Portions of the author's criticisms are not only just, but valuable; and when he is judicious enough to suppress his own personality, he can often be read not only with assent, but with satisfaction. The chief object of Mr. Cecil's antipathy is any attempt at reconciling positive science with religion, whether the religion be Christianity, or merely a natural theism; and, as types of the methods by which the attempt is now being made, he takes the arguments of three modern apologists—Mr. Kidd, Mr. Drummond, and Mr. Arthur Balfour. He takes these in order. The first section of his work is a criticism of "Social Evolution"; the second of "The Ascent of Man"; the third, of "The Foundations of Belief." In completely discrediting the two first of these three works, Mr. Cecil's task has been easy, and he has shown considerable skill in accomplishing it. If we take Mr. Kidd's "Social Evolution" as it stands, it is difficult to imagine a more signal monument of self-deception; and when we recollect the avidity with which a large section of the public devoured the volume, and allowed themselves to be deceived with the author, we feel that such a fallacious guide can hardly be too trenchantly exposed. Mr. Cecil contrives, with the adroitness of a sharp solicitor, to collect and place side by side a number of Mr. Kidd's self-contradictions, and shows that his argument, taken as a whole, falls to pieces at one touch of serious criticism. He shows also that Mr. Kidd's history is as childish and imperfect as his logic.

... But, in spite of these omissions, he has said quite enough to discredit effectually what would rank as the most remarkable specimen of contemporary pseudo-philosophy, if it were not for a specimen produced by a Scottish writer, who has distanced altogether the fallacies of his English rival. This last is Mr. Drummond's "Ascent of Man;" and it is in his criticism of this that Mr. Cecil shows himself at his best. Had he only been less destitute of the rudiments of good behaviour and good feeling, we should have had little but commendation to bestow on the manner in which he exposes Mr. Drummond's absurd justifications of the ways of God to man, and the hopeless inaccuracies of his theories as to altruism, and "the struggle for the life of others." Few books in the long run do more harm than such books as "The Ascent of Man." Instead of really reconciling religion and science, they injure religion by making the attempt at reconciliation ridiculous.
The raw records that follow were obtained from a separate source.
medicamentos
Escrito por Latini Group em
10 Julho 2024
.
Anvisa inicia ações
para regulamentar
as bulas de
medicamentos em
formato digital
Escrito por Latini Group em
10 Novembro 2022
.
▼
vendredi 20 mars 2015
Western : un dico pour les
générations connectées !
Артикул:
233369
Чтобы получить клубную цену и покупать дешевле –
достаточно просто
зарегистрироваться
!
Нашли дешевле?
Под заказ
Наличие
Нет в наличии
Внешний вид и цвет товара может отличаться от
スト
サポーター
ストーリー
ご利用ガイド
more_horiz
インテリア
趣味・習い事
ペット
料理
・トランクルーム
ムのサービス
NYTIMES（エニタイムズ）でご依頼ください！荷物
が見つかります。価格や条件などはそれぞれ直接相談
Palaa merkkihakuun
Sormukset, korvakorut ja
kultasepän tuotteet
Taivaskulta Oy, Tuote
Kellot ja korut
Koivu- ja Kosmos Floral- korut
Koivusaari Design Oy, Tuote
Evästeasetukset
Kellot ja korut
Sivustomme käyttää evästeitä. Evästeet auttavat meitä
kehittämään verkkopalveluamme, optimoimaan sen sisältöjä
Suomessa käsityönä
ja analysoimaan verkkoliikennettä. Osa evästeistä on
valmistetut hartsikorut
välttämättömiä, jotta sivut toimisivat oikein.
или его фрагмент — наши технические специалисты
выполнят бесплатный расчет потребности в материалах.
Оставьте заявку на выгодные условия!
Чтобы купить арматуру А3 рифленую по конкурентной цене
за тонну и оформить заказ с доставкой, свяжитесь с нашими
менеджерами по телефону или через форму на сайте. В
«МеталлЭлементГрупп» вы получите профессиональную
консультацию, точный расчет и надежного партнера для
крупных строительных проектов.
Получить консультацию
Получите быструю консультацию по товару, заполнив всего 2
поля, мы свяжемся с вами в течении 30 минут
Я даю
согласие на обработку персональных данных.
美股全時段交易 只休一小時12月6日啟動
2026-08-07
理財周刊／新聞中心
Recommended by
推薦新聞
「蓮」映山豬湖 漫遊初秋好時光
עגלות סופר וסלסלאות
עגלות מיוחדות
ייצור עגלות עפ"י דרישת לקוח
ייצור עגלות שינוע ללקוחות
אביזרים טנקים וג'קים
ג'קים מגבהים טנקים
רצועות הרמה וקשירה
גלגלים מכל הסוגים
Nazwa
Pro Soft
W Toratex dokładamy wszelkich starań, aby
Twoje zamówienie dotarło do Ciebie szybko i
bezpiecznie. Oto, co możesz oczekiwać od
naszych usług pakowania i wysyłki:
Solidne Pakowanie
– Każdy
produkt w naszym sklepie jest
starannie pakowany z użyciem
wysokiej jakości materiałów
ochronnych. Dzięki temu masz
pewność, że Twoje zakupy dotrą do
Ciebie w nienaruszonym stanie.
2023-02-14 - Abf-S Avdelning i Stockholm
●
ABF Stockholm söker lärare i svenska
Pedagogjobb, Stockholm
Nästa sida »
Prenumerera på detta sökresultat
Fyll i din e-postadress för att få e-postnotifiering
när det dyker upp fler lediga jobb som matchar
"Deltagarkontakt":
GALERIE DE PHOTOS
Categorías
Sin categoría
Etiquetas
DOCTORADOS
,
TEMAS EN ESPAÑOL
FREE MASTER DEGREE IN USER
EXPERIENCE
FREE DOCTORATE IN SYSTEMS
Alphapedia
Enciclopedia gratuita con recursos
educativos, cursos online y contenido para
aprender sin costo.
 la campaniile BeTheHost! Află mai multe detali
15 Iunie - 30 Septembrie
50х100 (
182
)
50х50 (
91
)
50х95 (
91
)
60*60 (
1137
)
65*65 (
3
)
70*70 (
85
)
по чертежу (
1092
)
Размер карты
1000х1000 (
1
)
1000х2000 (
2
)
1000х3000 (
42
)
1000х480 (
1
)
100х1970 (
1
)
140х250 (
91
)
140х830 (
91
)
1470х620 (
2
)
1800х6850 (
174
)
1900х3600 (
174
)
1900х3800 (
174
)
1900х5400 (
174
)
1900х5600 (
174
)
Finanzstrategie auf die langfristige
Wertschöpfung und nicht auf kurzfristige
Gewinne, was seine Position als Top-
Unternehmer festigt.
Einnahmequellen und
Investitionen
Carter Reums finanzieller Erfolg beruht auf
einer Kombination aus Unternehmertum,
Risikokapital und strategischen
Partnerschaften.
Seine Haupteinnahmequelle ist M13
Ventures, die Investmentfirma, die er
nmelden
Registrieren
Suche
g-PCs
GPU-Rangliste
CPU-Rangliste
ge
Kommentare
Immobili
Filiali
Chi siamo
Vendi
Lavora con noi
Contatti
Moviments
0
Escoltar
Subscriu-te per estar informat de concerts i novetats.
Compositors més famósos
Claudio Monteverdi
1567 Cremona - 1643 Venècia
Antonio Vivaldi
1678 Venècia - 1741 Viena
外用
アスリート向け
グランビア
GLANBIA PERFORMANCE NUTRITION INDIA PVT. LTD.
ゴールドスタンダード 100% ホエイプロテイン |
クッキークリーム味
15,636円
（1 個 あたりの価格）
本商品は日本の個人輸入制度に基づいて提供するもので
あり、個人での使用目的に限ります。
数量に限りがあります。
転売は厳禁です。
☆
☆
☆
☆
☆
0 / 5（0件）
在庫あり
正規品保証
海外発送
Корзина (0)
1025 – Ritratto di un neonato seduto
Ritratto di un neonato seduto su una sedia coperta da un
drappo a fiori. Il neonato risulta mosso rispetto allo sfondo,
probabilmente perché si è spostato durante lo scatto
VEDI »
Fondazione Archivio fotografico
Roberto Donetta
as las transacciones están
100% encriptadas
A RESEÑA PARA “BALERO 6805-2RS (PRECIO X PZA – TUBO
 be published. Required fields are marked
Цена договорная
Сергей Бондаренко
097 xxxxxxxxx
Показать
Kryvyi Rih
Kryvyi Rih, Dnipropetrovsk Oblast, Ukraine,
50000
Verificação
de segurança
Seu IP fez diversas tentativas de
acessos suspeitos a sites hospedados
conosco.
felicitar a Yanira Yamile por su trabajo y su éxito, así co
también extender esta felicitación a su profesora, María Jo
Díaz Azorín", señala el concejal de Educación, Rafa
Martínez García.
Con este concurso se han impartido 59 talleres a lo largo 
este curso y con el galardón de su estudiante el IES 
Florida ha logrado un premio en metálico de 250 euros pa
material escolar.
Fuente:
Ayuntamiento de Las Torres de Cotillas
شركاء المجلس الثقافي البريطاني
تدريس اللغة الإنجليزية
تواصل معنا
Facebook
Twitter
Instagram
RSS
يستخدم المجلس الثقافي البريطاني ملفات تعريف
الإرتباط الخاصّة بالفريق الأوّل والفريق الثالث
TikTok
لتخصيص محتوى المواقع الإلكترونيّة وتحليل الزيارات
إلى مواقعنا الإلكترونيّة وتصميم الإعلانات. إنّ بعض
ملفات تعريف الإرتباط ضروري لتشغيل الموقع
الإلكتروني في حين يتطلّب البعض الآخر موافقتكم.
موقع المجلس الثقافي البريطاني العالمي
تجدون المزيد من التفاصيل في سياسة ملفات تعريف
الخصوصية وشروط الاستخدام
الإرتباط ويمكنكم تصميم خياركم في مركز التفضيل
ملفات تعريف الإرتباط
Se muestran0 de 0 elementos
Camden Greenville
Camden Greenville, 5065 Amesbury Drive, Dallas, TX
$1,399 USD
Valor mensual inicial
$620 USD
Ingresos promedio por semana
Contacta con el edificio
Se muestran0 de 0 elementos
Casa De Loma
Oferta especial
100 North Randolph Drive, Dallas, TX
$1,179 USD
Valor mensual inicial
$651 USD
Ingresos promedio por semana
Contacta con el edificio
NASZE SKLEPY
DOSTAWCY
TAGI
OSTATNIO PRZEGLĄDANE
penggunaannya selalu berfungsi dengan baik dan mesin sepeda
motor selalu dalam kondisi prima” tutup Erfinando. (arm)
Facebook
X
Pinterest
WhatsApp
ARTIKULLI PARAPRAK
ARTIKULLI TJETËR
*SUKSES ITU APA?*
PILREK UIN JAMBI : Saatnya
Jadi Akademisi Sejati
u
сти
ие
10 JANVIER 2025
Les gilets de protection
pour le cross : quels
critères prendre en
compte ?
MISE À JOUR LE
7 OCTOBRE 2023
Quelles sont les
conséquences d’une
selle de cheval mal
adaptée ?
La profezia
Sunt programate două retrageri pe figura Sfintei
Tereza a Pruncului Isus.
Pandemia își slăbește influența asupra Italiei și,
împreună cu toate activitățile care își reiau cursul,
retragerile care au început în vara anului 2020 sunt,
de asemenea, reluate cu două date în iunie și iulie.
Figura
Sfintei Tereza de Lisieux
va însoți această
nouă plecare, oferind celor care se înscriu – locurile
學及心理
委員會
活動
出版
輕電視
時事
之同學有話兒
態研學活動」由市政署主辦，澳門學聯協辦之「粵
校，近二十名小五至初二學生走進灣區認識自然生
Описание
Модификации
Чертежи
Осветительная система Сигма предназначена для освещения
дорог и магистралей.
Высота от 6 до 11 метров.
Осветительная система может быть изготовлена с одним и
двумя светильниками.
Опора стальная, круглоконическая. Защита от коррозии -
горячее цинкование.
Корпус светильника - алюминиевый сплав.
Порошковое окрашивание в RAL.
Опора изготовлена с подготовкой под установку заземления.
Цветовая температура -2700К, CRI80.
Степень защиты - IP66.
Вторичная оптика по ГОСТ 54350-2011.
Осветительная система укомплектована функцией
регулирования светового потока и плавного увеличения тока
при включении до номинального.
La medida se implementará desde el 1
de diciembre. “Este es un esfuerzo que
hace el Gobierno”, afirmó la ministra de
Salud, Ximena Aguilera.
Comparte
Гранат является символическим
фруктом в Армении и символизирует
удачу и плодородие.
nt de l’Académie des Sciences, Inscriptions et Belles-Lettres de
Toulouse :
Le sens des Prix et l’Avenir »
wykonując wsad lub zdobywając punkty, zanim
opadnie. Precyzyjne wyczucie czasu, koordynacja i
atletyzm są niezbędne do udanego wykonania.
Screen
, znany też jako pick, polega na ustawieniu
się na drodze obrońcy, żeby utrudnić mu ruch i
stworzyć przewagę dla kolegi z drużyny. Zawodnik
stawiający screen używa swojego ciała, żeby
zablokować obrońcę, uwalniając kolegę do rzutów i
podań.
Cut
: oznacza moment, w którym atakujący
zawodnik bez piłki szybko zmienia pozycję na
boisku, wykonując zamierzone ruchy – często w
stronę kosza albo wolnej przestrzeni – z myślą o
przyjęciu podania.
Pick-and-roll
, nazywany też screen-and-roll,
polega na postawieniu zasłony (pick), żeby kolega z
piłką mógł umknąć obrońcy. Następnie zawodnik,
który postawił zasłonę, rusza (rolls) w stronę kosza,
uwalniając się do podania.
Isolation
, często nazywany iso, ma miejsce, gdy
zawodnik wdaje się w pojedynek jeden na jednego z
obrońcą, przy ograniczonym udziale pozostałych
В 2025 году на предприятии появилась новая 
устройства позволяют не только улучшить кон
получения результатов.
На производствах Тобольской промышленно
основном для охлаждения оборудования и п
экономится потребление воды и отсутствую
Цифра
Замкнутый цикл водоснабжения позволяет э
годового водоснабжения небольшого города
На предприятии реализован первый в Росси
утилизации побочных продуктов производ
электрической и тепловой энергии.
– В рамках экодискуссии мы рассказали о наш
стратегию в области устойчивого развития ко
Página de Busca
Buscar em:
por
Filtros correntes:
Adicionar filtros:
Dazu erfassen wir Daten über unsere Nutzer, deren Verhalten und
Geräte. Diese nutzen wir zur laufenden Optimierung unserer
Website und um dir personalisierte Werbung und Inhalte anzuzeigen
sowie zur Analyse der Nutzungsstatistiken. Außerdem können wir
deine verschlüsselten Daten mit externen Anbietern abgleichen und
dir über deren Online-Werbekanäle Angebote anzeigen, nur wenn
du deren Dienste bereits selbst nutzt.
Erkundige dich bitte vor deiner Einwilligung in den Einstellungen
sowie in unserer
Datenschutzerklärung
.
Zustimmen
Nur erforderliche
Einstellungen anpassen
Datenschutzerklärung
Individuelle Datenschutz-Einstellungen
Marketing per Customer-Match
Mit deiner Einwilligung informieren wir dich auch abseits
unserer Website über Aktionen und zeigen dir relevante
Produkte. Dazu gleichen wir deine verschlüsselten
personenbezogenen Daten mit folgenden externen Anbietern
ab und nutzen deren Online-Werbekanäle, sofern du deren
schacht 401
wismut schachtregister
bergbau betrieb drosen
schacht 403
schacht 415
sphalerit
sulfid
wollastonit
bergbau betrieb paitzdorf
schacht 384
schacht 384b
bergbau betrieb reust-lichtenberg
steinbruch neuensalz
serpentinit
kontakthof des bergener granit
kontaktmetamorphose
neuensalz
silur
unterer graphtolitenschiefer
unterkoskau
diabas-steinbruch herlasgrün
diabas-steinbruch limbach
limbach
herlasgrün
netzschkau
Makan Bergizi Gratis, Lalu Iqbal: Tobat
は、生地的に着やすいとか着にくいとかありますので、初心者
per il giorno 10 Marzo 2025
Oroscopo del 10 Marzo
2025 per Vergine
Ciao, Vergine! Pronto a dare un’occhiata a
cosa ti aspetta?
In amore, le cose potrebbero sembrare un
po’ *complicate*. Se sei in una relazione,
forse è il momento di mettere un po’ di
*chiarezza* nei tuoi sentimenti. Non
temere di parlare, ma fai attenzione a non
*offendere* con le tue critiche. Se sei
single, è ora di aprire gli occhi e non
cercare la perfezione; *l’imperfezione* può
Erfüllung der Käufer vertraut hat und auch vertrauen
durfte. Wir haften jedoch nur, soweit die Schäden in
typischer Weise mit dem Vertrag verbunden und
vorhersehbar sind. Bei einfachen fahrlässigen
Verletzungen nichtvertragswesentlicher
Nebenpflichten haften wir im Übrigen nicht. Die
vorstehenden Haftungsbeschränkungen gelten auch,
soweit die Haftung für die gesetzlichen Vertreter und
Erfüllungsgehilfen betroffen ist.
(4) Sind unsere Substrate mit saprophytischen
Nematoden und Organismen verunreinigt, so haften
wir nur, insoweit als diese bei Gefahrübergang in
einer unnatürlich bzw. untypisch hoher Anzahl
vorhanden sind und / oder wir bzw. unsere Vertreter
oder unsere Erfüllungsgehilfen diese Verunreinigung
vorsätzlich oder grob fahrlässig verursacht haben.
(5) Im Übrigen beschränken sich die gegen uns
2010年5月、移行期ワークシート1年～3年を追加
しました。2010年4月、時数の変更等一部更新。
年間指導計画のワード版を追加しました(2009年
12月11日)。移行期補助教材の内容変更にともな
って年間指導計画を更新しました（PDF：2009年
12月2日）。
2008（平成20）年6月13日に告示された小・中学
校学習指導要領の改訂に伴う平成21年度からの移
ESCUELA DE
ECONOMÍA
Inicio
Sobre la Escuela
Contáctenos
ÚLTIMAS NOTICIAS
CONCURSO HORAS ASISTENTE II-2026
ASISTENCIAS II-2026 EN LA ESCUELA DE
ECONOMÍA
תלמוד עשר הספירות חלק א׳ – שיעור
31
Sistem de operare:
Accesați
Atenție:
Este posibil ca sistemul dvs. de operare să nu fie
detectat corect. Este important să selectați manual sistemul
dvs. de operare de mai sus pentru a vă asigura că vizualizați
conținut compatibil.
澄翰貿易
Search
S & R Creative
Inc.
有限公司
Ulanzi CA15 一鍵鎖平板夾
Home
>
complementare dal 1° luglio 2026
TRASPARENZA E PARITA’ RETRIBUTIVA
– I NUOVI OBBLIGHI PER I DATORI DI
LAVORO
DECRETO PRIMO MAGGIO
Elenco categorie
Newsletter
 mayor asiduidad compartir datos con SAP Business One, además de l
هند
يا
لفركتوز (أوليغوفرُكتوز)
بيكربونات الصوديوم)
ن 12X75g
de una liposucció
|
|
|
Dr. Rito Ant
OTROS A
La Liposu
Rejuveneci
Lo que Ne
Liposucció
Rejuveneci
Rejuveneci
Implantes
The Morning Leader, March 25, 1897:

Mr. Cecil is a born fighter. He attacks with courage and cunning and resource, having at command a never-failing artillery of invective to complete the havoc he works by means of his sapping and mining. This latter plan of campaign he mercilessly pursues by quotation after quotation from previous essays and pamphlets of his "irrationalist trio," preparing his reader for the overthrow of the citadel by showing how hollow and unsubstantial are the outworks. So savagely complete, indeed is the attack that as one gazes upon the ruins of Kidd, Drummond, and Balfour, a feeling of sympathy with the fallen philosophers must take the place of joy in the whizzing of the rationalist shells.

The method of attack adopted by this new and puissant slogger shows, perhaps, a little too much contempt for the enemy, a little too much confidence in the impregnability of the attacking party's position. But, although the book may enrage the philosophic doubters, it is bound to make a glorious show for the robuster members of the rationalist party. The author's advice to the former is to "feed on the religious novel of Mrs. Humphry Ward, the geology of Sir J. W. Dawson, the apologetics of Mr. Gladstone, and the biographies of Jesus that are said to be in preparation by Mr. Hall Caine, Mr. Ian Maclaren, and Mr. Crockett—three gentlemen whose capacity for sentimental fiction is the best guarantee of their fitness for such a task." Language of this kind is distinctly provocative, but it may be found bracing enough to the energetic rejector of scientific compromise. Whatever "Pseudo-Philosophy" may lack in urbanity and serenity, no charge can be brought against it on the score of dulness or stupidity. The book is at once a brilliant and pitiless exposure of loose thinking, and a literary entertainment of the richest kind.